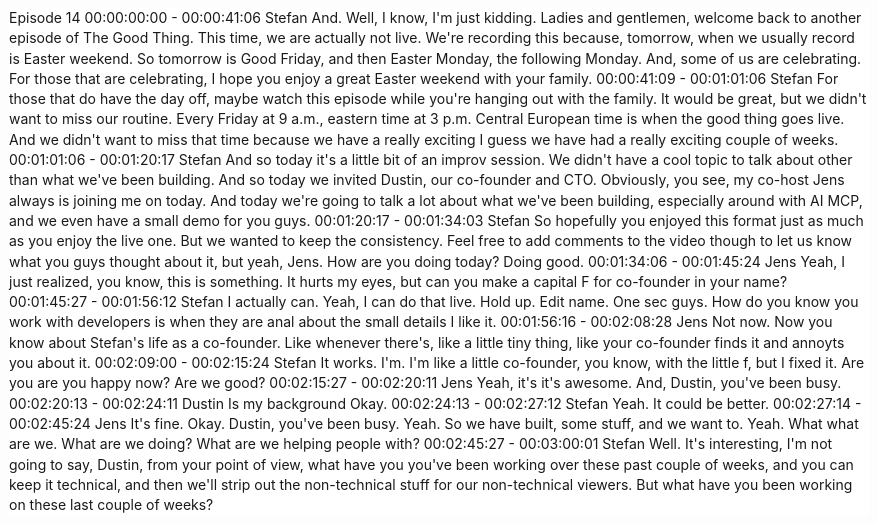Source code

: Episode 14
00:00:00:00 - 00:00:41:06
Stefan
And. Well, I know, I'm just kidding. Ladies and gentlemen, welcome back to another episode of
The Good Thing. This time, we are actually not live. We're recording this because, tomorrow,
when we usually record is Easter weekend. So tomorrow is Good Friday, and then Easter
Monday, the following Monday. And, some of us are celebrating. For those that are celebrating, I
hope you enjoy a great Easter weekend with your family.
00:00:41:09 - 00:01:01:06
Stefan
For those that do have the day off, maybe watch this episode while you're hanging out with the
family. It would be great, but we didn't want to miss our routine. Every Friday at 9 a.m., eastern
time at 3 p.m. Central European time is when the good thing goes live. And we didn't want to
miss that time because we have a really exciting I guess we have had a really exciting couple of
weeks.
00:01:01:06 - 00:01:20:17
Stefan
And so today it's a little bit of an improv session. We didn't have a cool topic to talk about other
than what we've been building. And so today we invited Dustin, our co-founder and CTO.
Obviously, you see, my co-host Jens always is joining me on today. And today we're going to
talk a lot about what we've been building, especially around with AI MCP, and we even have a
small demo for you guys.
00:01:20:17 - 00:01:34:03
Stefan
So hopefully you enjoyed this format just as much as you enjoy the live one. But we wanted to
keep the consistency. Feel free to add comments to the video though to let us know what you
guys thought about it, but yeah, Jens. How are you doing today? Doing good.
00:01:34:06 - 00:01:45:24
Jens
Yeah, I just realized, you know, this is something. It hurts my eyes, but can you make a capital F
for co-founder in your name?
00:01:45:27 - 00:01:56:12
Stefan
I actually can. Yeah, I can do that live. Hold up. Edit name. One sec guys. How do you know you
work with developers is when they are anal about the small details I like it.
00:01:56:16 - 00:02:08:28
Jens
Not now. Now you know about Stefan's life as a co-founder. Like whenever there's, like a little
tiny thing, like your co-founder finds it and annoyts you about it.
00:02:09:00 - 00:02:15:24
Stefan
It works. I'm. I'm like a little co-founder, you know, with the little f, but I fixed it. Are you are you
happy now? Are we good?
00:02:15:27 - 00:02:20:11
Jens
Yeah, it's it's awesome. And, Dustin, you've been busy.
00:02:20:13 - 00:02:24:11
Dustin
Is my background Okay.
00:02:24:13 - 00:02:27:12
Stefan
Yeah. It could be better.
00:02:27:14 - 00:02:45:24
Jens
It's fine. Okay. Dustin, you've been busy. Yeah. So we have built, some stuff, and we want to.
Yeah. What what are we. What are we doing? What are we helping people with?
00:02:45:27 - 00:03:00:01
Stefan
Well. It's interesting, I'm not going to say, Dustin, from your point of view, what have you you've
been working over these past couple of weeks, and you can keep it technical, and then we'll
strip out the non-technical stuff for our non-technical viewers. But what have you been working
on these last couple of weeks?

******

Extract each line of the material that contains the word "talk".

And so today it's a little bit of an improv session. We didn't have a cool topic to talk about other
talk a lot about what we've been building, especially around with AI MCP, and we even have a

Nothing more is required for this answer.